Short exercise:
Repeat each line of the items below word for word, leaving nothing out and changing nothing.

Extracted material:
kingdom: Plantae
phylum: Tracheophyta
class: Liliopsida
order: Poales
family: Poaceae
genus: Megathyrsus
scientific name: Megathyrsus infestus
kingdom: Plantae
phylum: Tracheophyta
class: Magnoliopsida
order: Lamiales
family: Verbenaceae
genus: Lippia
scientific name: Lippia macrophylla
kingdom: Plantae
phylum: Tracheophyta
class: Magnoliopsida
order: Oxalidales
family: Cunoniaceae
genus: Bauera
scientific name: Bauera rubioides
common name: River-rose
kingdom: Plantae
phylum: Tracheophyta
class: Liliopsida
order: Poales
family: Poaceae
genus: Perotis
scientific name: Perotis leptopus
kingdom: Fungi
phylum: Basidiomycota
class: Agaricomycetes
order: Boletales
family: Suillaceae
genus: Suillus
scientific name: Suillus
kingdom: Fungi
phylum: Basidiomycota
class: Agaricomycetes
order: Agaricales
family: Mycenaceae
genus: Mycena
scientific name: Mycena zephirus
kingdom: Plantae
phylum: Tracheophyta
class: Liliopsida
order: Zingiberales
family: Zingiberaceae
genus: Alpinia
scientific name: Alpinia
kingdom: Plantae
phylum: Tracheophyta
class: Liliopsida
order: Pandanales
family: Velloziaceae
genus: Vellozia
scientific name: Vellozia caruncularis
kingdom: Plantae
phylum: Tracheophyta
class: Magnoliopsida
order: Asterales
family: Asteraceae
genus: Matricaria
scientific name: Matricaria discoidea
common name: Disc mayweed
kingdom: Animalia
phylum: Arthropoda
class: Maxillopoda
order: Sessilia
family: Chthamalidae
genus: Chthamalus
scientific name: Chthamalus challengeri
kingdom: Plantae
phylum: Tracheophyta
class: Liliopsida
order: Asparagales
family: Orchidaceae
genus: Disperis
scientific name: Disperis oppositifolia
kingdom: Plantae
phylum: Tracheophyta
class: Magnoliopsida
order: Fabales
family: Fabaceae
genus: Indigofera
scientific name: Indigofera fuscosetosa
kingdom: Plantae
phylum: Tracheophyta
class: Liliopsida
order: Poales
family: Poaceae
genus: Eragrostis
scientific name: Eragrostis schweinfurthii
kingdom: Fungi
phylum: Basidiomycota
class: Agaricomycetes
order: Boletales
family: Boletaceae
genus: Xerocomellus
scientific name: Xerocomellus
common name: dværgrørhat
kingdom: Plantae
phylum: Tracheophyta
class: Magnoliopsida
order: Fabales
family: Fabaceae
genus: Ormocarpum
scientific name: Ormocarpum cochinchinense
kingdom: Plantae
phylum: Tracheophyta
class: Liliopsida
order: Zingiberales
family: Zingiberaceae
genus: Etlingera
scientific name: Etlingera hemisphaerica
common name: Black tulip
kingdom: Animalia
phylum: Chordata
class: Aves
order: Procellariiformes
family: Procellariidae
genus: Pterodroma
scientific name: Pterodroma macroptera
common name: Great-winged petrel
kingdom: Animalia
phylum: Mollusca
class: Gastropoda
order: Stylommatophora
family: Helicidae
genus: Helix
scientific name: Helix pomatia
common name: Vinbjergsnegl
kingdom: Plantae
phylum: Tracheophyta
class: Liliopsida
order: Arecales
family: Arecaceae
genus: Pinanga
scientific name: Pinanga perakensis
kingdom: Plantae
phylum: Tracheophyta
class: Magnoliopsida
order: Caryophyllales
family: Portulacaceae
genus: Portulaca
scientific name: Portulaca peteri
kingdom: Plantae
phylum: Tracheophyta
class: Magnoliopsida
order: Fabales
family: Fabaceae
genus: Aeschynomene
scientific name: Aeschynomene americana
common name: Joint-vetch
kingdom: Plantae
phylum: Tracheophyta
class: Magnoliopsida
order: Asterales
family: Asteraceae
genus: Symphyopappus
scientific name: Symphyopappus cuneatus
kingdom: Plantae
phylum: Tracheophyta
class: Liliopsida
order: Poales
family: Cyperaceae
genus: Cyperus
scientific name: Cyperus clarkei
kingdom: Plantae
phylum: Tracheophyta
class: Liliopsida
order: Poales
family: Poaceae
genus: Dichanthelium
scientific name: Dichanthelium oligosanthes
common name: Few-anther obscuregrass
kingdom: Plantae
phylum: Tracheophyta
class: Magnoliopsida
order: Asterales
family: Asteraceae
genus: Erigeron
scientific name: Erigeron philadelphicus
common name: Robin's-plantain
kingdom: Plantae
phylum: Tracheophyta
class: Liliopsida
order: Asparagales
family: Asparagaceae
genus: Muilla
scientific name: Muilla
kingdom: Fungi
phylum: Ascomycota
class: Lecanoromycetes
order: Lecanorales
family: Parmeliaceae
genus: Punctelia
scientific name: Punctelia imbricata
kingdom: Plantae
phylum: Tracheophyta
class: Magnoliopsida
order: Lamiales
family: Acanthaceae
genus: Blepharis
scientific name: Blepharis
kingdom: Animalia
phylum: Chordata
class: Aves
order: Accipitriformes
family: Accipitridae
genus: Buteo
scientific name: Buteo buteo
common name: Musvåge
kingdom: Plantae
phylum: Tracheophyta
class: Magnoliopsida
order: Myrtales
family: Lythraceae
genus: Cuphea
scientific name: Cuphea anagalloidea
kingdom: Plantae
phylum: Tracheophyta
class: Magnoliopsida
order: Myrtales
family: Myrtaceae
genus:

The solution:
kingdom: Plantae
phylum: Tracheophyta
class: Liliopsida
order: Poales
family: Poaceae
genus: Megathyrsus
scientific name: Megathyrsus infestus
kingdom: Plantae
phylum: Tracheophyta
class: Magnoliopsida
order: Lamiales
family: Verbenaceae
genus: Lippia
scientific name: Lippia macrophylla
kingdom: Plantae
phylum: Tracheophyta
class: Magnoliopsida
order: Oxalidales
family: Cunoniaceae
genus: Bauera
scientific name: Bauera rubioides
common name: River-rose
kingdom: Plantae
phylum: Tracheophyta
class: Liliopsida
order: Poales
family: Poaceae
genus: Perotis
scientific name: Perotis leptopus
kingdom: Fungi
phylum: Basidiomycota
class: Agaricomycetes
order: Boletales
family: Suillaceae
genus: Suillus
scientific name: Suillus
kingdom: Fungi
phylum: Basidiomycota
class: Agaricomycetes
order: Agaricales
family: Mycenaceae
genus: Mycena
scientific name: Mycena zephirus
kingdom: Plantae
phylum: Tracheophyta
class: Liliopsida
order: Zingiberales
family: Zingiberaceae
genus: Alpinia
scientific name: Alpinia
kingdom: Plantae
phylum: Tracheophyta
class: Liliopsida
order: Pandanales
family: Velloziaceae
genus: Vellozia
scientific name: Vellozia caruncularis
kingdom: Plantae
phylum: Tracheophyta
class: Magnoliopsida
order: Asterales
family: Asteraceae
genus: Matricaria
scientific name: Matricaria discoidea
common name: Disc mayweed
kingdom: Animalia
phylum: Arthropoda
class: Maxillopoda
order: Sessilia
family: Chthamalidae
genus: Chthamalus
scientific name: Chthamalus challengeri
kingdom: Plantae
phylum: Tracheophyta
class: Liliopsida
order: Asparagales
family: Orchidaceae
genus: Disperis
scientific name: Disperis oppositifolia
kingdom: Plantae
phylum: Tracheophyta
class: Magnoliopsida
order: Fabales
family: Fabaceae
genus: Indigofera
scientific name: Indigofera fuscosetosa
kingdom: Plantae
phylum: Tracheophyta
class: Liliopsida
order: Poales
family: Poaceae
genus: Eragrostis
scientific name: Eragrostis schweinfurthii
kingdom: Fungi
phylum: Basidiomycota
class: Agaricomycetes
order: Boletales
family: Boletaceae
genus: Xerocomellus
scientific name: Xerocomellus
common name: dværgrørhat
kingdom: Plantae
phylum: Tracheophyta
class: Magnoliopsida
order: Fabales
family: Fabaceae
genus: Ormocarpum
scientific name: Ormocarpum cochinchinense
kingdom: Plantae
phylum: Tracheophyta
class: Liliopsida
order: Zingiberales
family: Zingiberaceae
genus: Etlingera
scientific name: Etlingera hemisphaerica
common name: Black tulip
kingdom: Animalia
phylum: Chordata
class: Aves
order: Procellariiformes
family: Procellariidae
genus: Pterodroma
scientific name: Pterodroma macroptera
common name: Great-winged petrel
kingdom: Animalia
phylum: Mollusca
class: Gastropoda
order: Stylommatophora
family: Helicidae
genus: Helix
scientific name: Helix pomatia
common name: Vinbjergsnegl
kingdom: Plantae
phylum: Tracheophyta
class: Liliopsida
order: Arecales
family: Arecaceae
genus: Pinanga
scientific name: Pinanga perakensis
kingdom: Plantae
phylum: Tracheophyta
class: Magnoliopsida
order: Caryophyllales
family: Portulacaceae
genus: Portulaca
scientific name: Portulaca peteri
kingdom: Plantae
phylum: Tracheophyta
class: Magnoliopsida
order: Fabales
family: Fabaceae
genus: Aeschynomene
scientific name: Aeschynomene americana
common name: Joint-vetch
kingdom: Plantae
phylum: Tracheophyta
class: Magnoliopsida
order: Asterales
family: Asteraceae
genus: Symphyopappus
scientific name: Symphyopappus cuneatus
kingdom: Plantae
phylum: Tracheophyta
class: Liliopsida
order: Poales
family: Cyperaceae
genus: Cyperus
scientific name: Cyperus clarkei
kingdom: Plantae
phylum: Tracheophyta
class: Liliopsida
order: Poales
family: Poaceae
genus: Dichanthelium
scientific name: Dichanthelium oligosanthes
common name: Few-anther obscuregrass
kingdom: Plantae
phylum: Tracheophyta
class: Magnoliopsida
order: Asterales
family: Asteraceae
genus: Erigeron
scientific name: Erigeron philadelphicus
common name: Robin's-plantain
kingdom: Plantae
phylum: Tracheophyta
class: Liliopsida
order: Asparagales
family: Asparagaceae
genus: Muilla
scientific name: Muilla
kingdom: Fungi
phylum: Ascomycota
class: Lecanoromycetes
order: Lecanorales
family: Parmeliaceae
genus: Punctelia
scientific name: Punctelia imbricata
kingdom: Plantae
phylum: Tracheophyta
class: Magnoliopsida
order: Lamiales
family: Acanthaceae
genus: Blepharis
scientific name: Blepharis
kingdom: Animalia
phylum: Chordata
class: Aves
order: Accipitriformes
family: Accipitridae
genus: Buteo
scientific name: Buteo buteo
common name: Musvåge
kingdom: Plantae
phylum: Tracheophyta
class: Magnoliopsida
order: Myrtales
family: Lythraceae
genus: Cuphea
scientific name: Cuphea anagalloidea
kingdom: Plantae
phylum: Tracheophyta
class: Magnoliopsida
order: Myrtales
family: Myrtaceae
genus:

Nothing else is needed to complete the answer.